MIMIC-III, the latest version of MIMIC, includes the hospital records of 46520 patients, 38645 of whom are adults and 7875 newborns. The latest data cover the period between June 2001 and October 2012. Although the database has not been identified, it contains detailed information about the clinical care of patients. MIMIC-III database is closed. The academic paper about database is here: https://physionet.org/content/mimiciii/1.4/. To get data from the database, proceed from this link: https://physionet.org/settings/credentialing/. In order to use the restricted-access clinical databases hosted on PhysioNet, users must have a credentialed PhysioNet account. If user doesn’t have credentialed account, s/he must apply for access from this link: https://physionet.org/credential-application/. In order to become a credentialed PhysioNet user and access the restricted-access clinical databases like MIMIC-III, you must complete a suitable training program in human research subject protections and HIPAA regulations. After these steps, personal information is completed. In our team, these processes are carried out by Prof.Dr. Kasırga Yıldırak completed.

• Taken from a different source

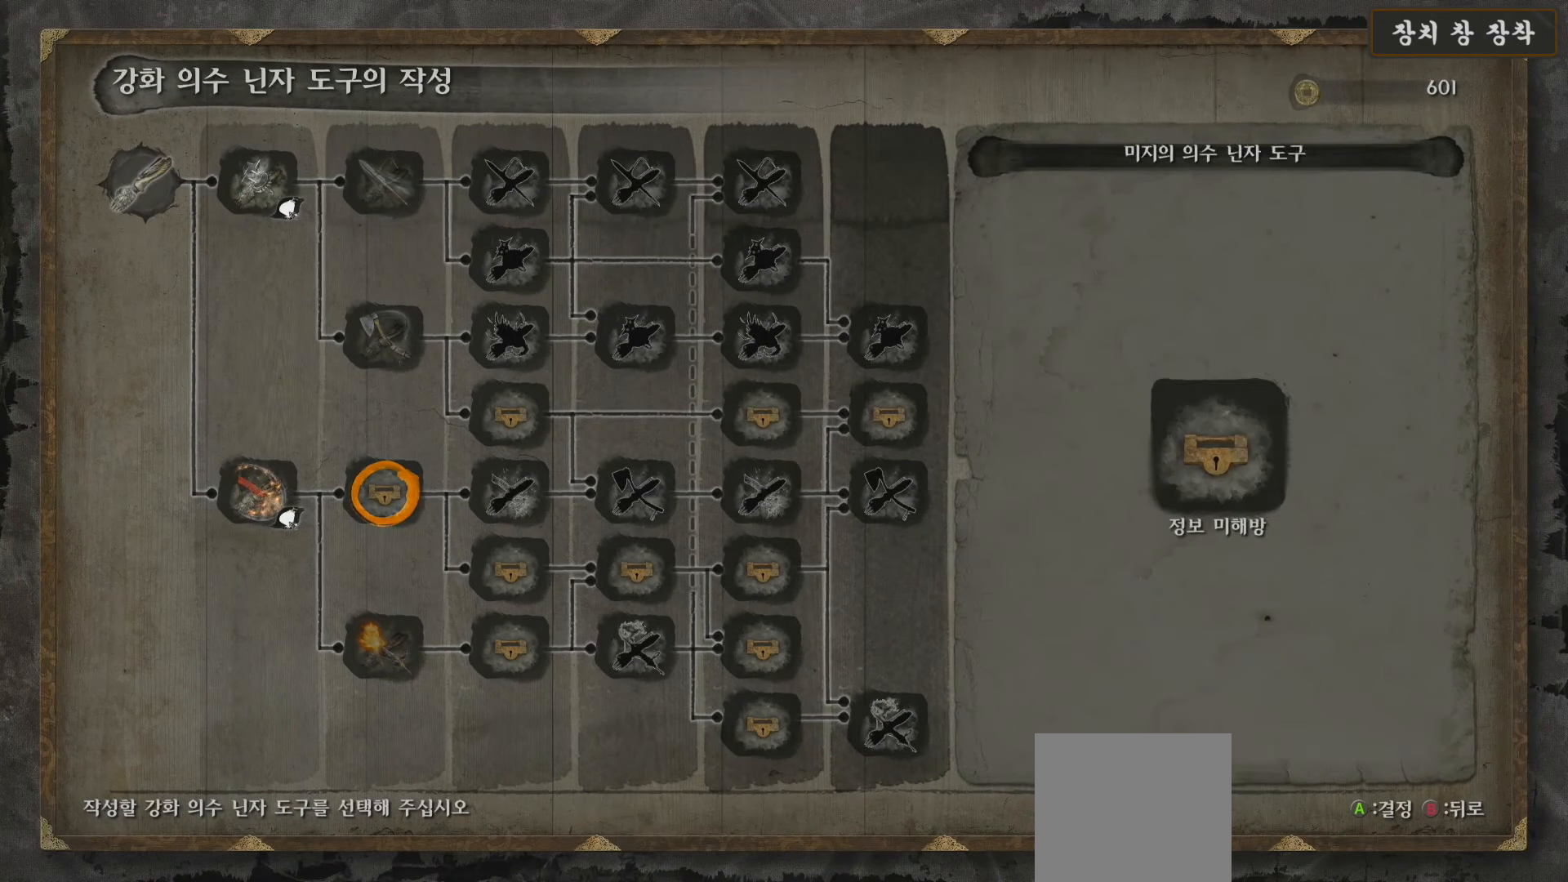
{"buttons": [], "left_stick": "center", "right_stick": "center", "events": [[83, "DPAD_LEFT", "down"], [217, "DPAD_LEFT", "up"]]}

From the database, fourty physiological and demographic variables were obtained. These variables are used in scores (SOFA, SAPS II, APACHE) used in intensive care patients. Vital signals such as blood pressure, temperature, and respiration have been proven to have a strong relationship with mortality [48]. In the literature, a variable pool is created by adding vital variables such as albumin, hemoglobin and glucose, which are associated with mortality [22, 48].

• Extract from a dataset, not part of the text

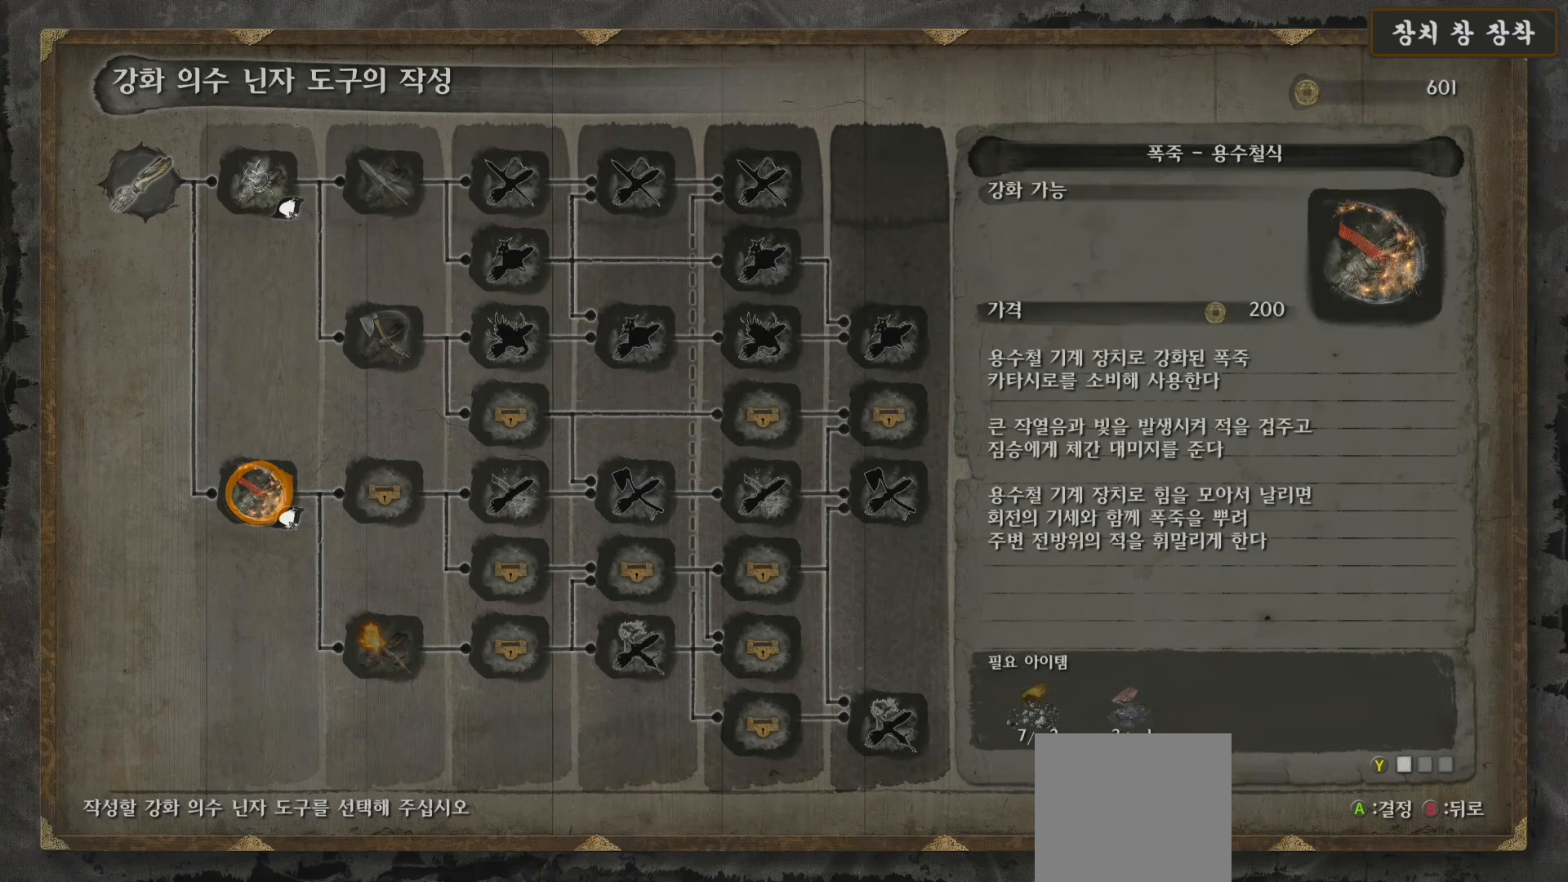
{"buttons": [], "left_stick": "center", "right_stick": "center", "events": []}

A death variable was used for the mortality model. Here, the death variable is the "no death" category, which is coded with reference category 0.

The variables that are used are given in Table 1.

Table 1 Variables used

Respiration, coagulation, liver, renal, central nervous system and cardiovascular function were categorical variables. Vincent et al. [49] express the categorization conditions of these variables, as shown in Table 2.

Table 2 Categorical variables

According to Johnson et al. [22], 25800 patients, who were only adults, were studied after removing the data caused by registration errors and patients who stayed in intensive care for less than 4 h.

While approximately 60% of these patients were women (15536 people), 40% were men (10264 people). These results can be obtained from Fig. 1.

Fig. 1
figure 1

Gender percentages

Frequencies and percentages for categorical variables are shown in Table 3.

Table 3 Frequencies and percentages of categorical variables

Descriptive statistics of the age variable, vital variables, laboratory results and blood values of the patients are shown in Table 4.

Table 4 Descriptive statistics of vital variables

The death rate was 31.3% (8075 people), and the nondeath rate was 68.7% (17725 people). The prediction is made by recording the patient data.

SMS spam collection dataset

The SMS Spam Collection is a public set of SMS-labeled messages that was created by Tiago A. Almeida and José María Gómez Hidalgo. 425 SMS from the Grumbletext Web site, 3375 SMS randomly chosen ham messages of the NUS SMS Corpus (NSC), 450 SMS ham messages collected from Caroline Tag's PhD Thesis and 1324 SMS from SMS Spam Corpus v.0.1 Big have incorporated in SMS Spam Collection Dataset. The dataset consists of 5574 English, real and nonencoded messages and spam sms [50], Almeida, Hidalgo, and Yamakami [51]; Hidalgo, Almeida, and Yamakami [52]).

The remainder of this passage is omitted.